Will the House’s Ethics Watchdog Be Silenced?
The future of the House of Representatives’ independent ethics watchdog is subject to speculation now that we’re again in appropriations season. Last year, despite the calls of transparency advocates and good government experts, Representative Mel Watt led a 100-member strong effort to cut the Office of Congressional Ethics’ budget by 40%. There’s likely to be a fight again this year. We believe the OCE should be strengthened, not hamstrung.
The Office of Congressional Ethics came into existence in March 2008 after a series of corruption scandals prompted House leaders to explore creating a transparent, outside enforcement entity. While OCE is not as robust as originally contemplated, it plays a crucial role in ethics oversight. OCE reviews allegations of misconduct against Representatives, House staff, and officers, and refers matters to the House Committee on Ethics for further review when it finds there’s a substantial reason to believe a violation may have occurred.
OCE’s teeth come from the public release of its reports and findings (except in circumstances when neither OCE nor the Ethics Committee find wrongdoing).

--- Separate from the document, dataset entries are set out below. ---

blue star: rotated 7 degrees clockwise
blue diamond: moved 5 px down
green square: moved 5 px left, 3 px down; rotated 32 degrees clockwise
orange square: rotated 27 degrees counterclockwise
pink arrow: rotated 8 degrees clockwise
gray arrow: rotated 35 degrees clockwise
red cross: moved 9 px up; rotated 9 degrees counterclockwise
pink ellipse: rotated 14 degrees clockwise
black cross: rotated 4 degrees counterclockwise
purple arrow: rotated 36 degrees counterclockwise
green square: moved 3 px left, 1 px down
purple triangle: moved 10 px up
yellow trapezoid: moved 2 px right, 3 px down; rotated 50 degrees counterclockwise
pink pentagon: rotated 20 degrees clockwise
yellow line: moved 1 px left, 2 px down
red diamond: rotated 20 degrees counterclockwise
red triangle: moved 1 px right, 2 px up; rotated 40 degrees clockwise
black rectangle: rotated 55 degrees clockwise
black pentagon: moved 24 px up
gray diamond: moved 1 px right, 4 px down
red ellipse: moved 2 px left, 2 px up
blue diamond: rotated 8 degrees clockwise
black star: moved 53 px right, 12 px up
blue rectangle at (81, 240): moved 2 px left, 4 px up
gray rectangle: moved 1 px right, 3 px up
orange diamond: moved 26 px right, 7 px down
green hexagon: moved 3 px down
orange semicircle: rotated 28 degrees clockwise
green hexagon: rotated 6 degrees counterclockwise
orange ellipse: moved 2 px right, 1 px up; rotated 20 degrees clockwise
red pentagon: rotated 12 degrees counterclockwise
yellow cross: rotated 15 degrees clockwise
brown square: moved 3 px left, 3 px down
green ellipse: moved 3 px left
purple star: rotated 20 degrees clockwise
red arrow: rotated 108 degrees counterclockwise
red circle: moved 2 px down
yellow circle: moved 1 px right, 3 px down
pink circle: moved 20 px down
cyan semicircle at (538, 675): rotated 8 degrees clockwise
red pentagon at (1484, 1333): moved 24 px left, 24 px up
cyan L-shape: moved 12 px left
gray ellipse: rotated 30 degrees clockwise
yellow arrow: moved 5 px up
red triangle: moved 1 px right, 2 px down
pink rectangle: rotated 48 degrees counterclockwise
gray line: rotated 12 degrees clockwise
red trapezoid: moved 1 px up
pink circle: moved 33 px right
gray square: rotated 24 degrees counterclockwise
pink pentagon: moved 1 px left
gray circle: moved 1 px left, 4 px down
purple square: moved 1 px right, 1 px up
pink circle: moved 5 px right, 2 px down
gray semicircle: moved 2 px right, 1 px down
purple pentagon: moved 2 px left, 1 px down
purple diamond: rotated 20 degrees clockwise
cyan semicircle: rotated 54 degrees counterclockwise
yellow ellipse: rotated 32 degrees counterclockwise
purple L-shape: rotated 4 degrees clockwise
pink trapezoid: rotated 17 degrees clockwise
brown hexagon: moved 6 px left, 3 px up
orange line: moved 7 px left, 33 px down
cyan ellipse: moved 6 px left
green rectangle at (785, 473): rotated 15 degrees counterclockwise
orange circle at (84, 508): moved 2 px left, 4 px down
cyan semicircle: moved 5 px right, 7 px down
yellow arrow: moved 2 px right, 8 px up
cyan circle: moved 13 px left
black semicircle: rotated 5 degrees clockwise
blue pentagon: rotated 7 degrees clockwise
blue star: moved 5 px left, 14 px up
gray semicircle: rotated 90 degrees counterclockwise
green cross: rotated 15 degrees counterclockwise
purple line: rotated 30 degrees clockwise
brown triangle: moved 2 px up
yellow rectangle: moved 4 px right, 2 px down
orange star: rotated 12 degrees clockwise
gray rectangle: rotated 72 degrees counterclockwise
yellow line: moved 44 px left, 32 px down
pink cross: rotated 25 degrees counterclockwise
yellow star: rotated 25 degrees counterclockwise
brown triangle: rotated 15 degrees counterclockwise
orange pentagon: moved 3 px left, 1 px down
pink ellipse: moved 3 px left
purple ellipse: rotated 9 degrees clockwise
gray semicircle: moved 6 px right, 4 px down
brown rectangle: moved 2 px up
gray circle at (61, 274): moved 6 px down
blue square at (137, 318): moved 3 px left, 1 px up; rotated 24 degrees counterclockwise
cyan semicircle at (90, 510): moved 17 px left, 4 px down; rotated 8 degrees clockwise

American Enterprise Institute scholar Norm Ornstein recommended strengthening OCE by giving it the power to issue subpoenas in those rare cases “where an important investigation is being impeded by a key witness’s refusal to testify or provide relevant information.” Right now, OCE must rely on witnesses voluntarily cooperating. Ornstein also suggests that OCE members or staff be able to provide evidence directly to the Ethics Committee, and not be limited to submitting written reports
We agree, and add that OCE should have the power to lengthen its investigatory window when circumstances warrant. Its existence should be formalized into law, and its funding increased. Speaker Boehner deserves credit for retaining the OCE when Republicans came to power, as does former Speaker Pelosi for its creation, and we hope members of both parties will join together to put it on a firmer footing.
Every time the OCE does its job, it risks offending individual members of Congress. Even so, the vast majority of representatives voted to keep OCE intact last year because it strengthens the House as an institution.
Hearings in the House on legislative branch appropriations are winding down, so now is the time to make ourselves heard to keep the House’s independent ethics watchdog on the beat.